DATASET EXTRACT:
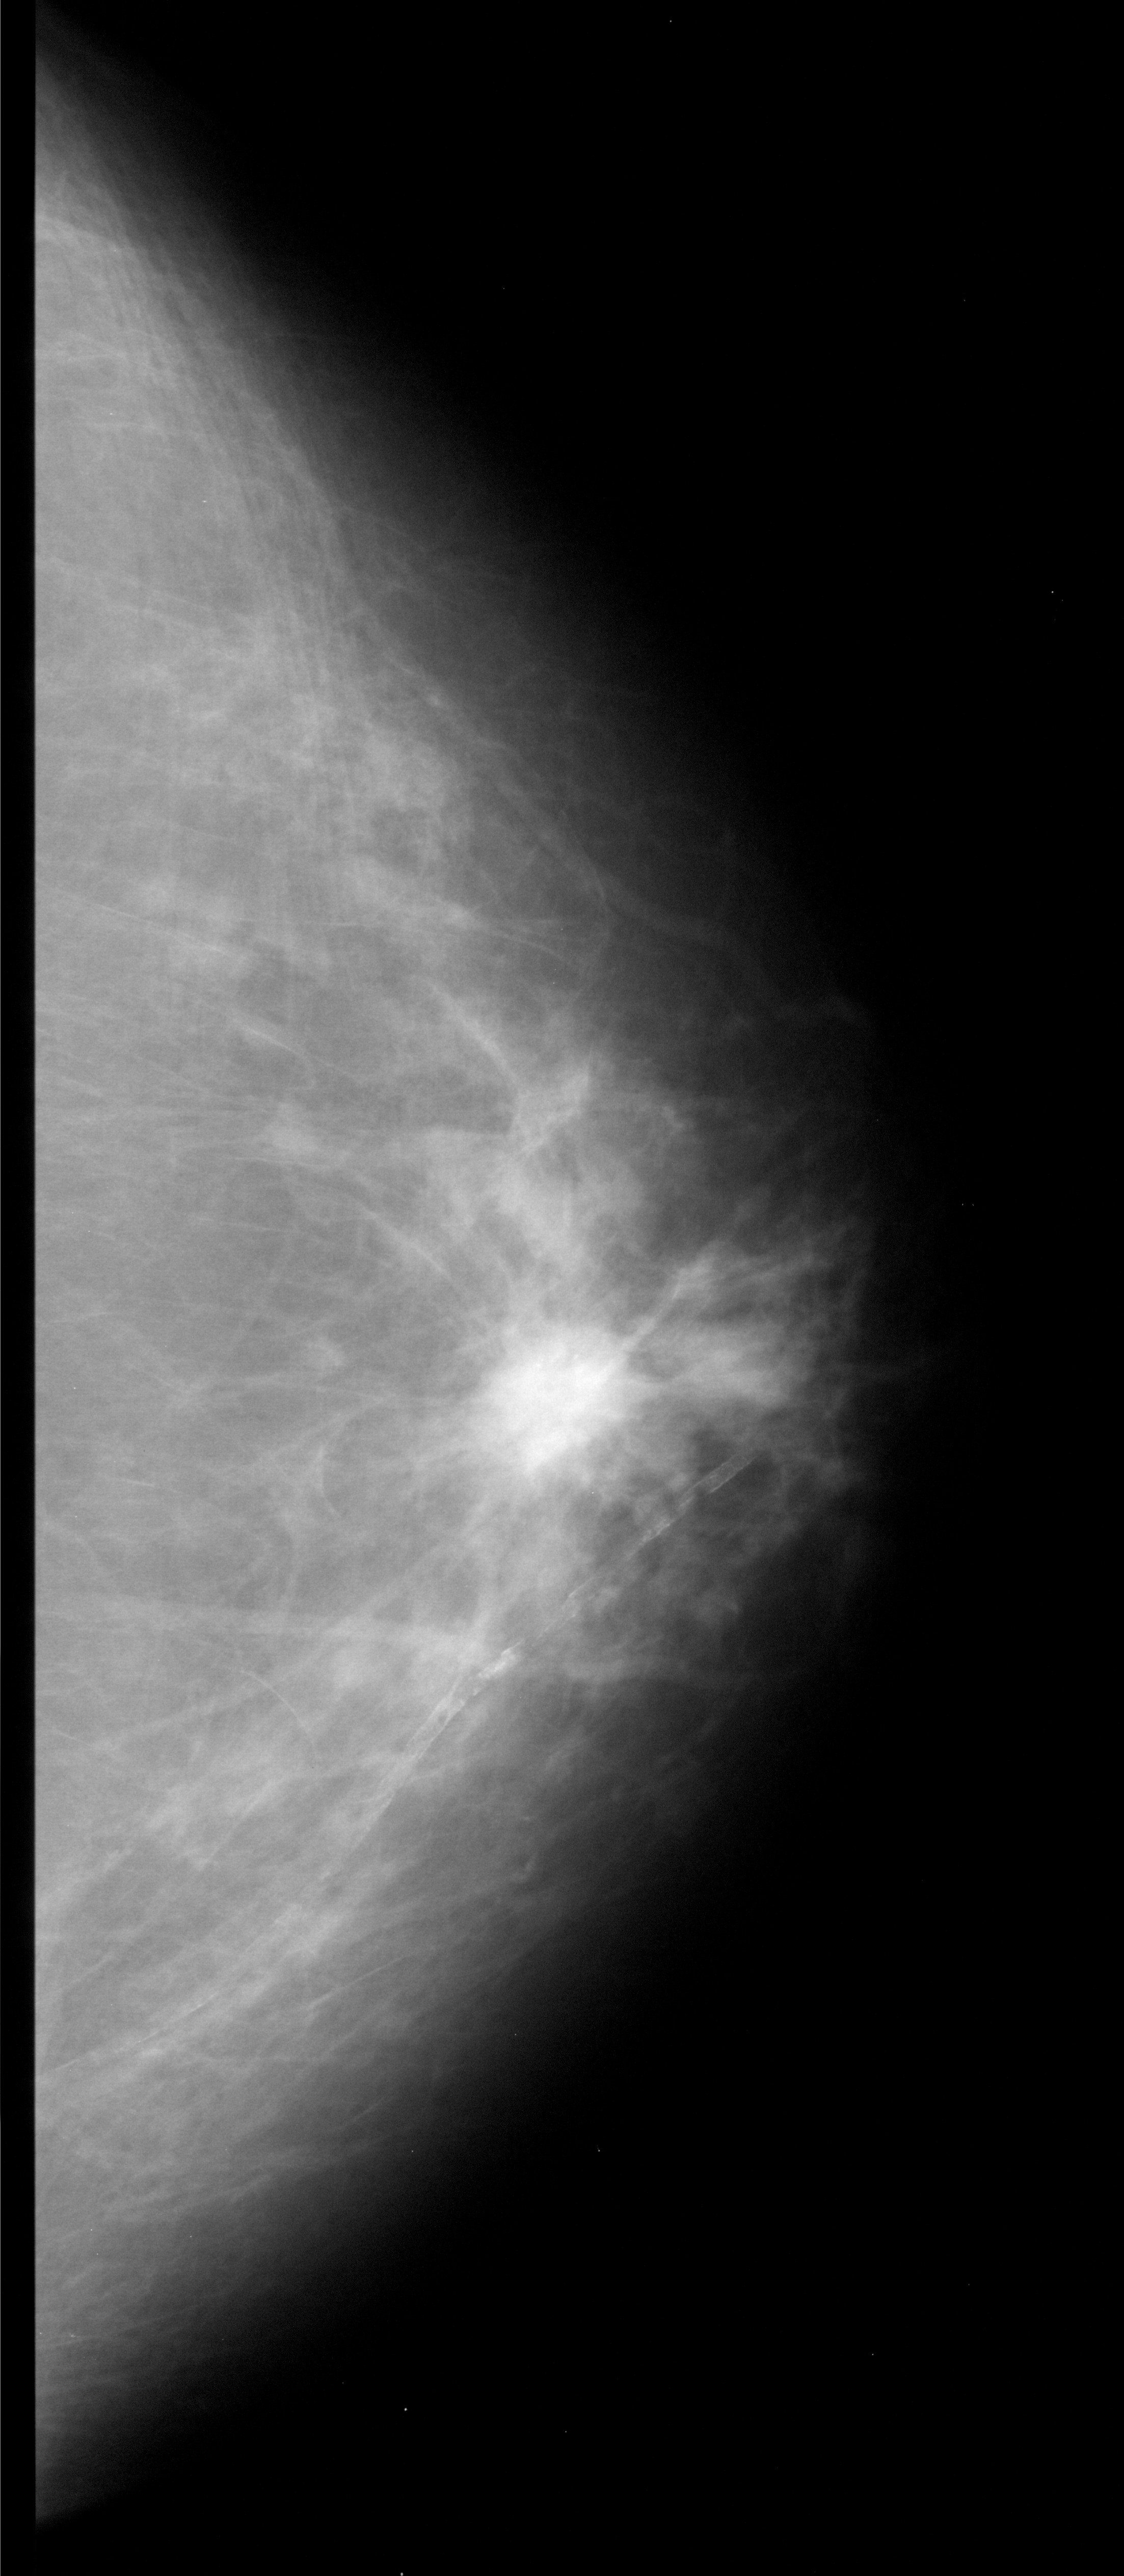
Mammogram (digitized film). Right breast. CC view. BI-RADS breast density category 2 (scale 1–4). 1124 × 2576 image matrix.
Expert-marked regions of interest on this film, with their recorded descriptors:
- mass, shape irregular, margins spiculated; BI-RADS assessment category 5; pathology result (as recorded, not read from the image): malignant: bounding box <468,1284,685,1489> (left, top, right, bottom; pixels)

ACTIVITY: Write out the listing above in full, word for word, with no pictures.

ANSWER TO THIS PROBLEM:
Mammogram (digitized film). Right breast. CC view. BI-RADS breast density category 2 (scale 1–4). 1124 × 2576 image matrix.
Expert-marked regions of interest on this film, with their recorded descriptors:
- mass, shape irregular, margins spiculated; BI-RADS assessment category 5; pathology result (as recorded, not read from the image): malignant: bounding box <468,1284,685,1489> (left, top, right, bottom; pixels)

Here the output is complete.